# Machines can now tell you how long your move will take (Part 2 of 3)

Core contributors: Abraar Ahmed, Naveen Lekkalapudi
Editor: Ben Cake

In our previous post, we described methods of statistical analysis employed for move-length estimation and the early stages of transitioning from statistical analysis to machine learning in order to improve and personalize predictive performance. Our drive to work on move-length estimation comes from the belief that estimation plays a key role in setting the proper expectations for customers. In this post, we describe the machine-learning algorithms we use and the process of settling on them.

## Enter learning machines

With a start-up like Bellhops that is constantly experimenting and focused on scalable growth, there is a constant influx of new information (in the form of categorical and numerical data) that comes from every sale. Early on, every batch of moves we completed required manual analytical work, which, as volume grew, was bound to become unscalable. The manual process that we were going through falls neatly into a class of problems called supervised learning. With good data preprocessing and model validation, this is a class in which algorithms can outperform (and scale faster than) humans. Of course, just knowing the class of problems is not enough to decide which specific algorithm will best solve a particular prediction problem. We decided to use the following:

The reasons for picking these are outlined in subsequent sections of this post, but the gist is that the methods used in each of the algorithms are traceable and thereby prevent the machine learner from being an absolute black box. This makes the algorithms easy to explain and to adjust, and therefore the default-estimate-setting method can smoothly transition to serving estimates through an application program interface (API) via trained models held in memory.

## Decision-trees recap

Decision trees serve as the foundation of the algorithms we selected to address this problem. They use the idea of inductive reasoning; they use a number of specific examples to arrive at a conclusion. The anatomy of a decision tree consists of mainly three parts: a root node, leaf nodes with probabilities assigned to them (in a binary problem, this is represented by a 1 or 0), and branches that have terminal conclusions. It is worth noting that the bias, the training time, and the prediction time for a decision tree can all be controlled by changing the maximum depth of the tree.
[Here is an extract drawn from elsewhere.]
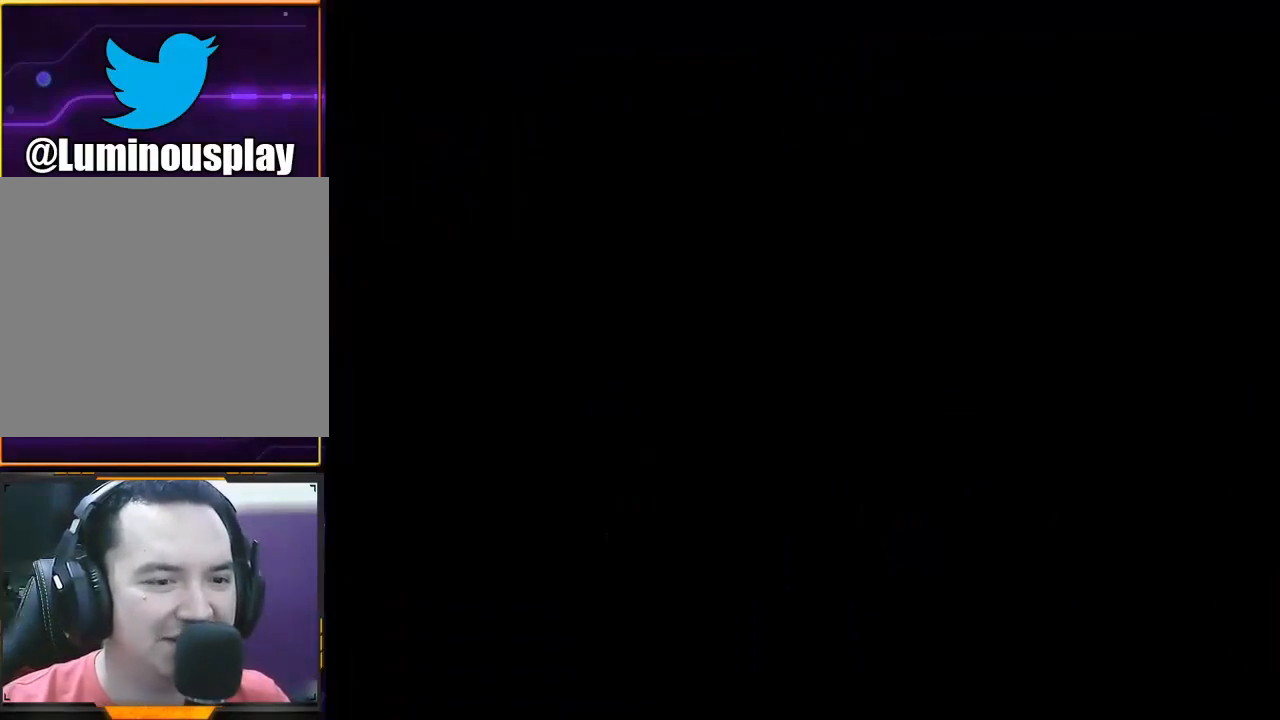
{"buttons": [], "left_stick": "center", "events": []}
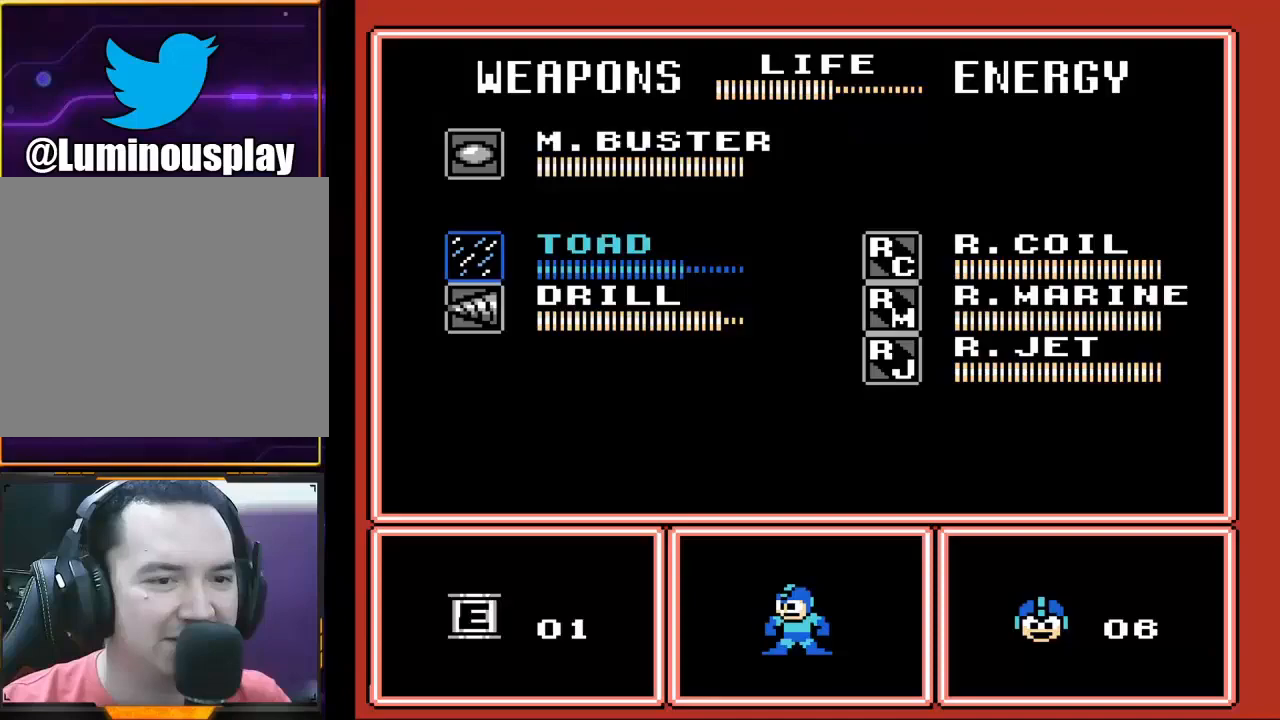
{"buttons": [], "left_stick": "center", "events": [[167, "left_stick", "up"], [267, "left_stick", "center"], [367, "START", "down"], [500, "START", "up"]]}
We use decision-tree-based regression because the move-length-estimation problem isn’t binary but one that has possibilities that lie in the domain of infinity. (Theoretically, move length can go from zero hours to infinity hours, although we hope not.) Regression using decision trees is fairly complex, but it follows the same general principles. For regression, the number of nodes, the number of leaves, and the depth of the tree being used can be closely monitored and assigned suitable stopping criteria to appropriately partition the curve of the data.

## Ensembling

Unfortunately, decision trees are fundamentally weak learners, so we use a technique called ensembling, which turns weak learners into strong learners. To qualify as a weak learner, a model merely has to be consistently better than random chance. A strong learner is a model quantified by near-zero value for residuals that are defined as the difference between the actual and predicted values. There are a number of common ensembling methods, such as boosting, bootstrap aggregating, Bayesian model combination, and stacking. We will give a quick rundown of the methods that produced the best results for us.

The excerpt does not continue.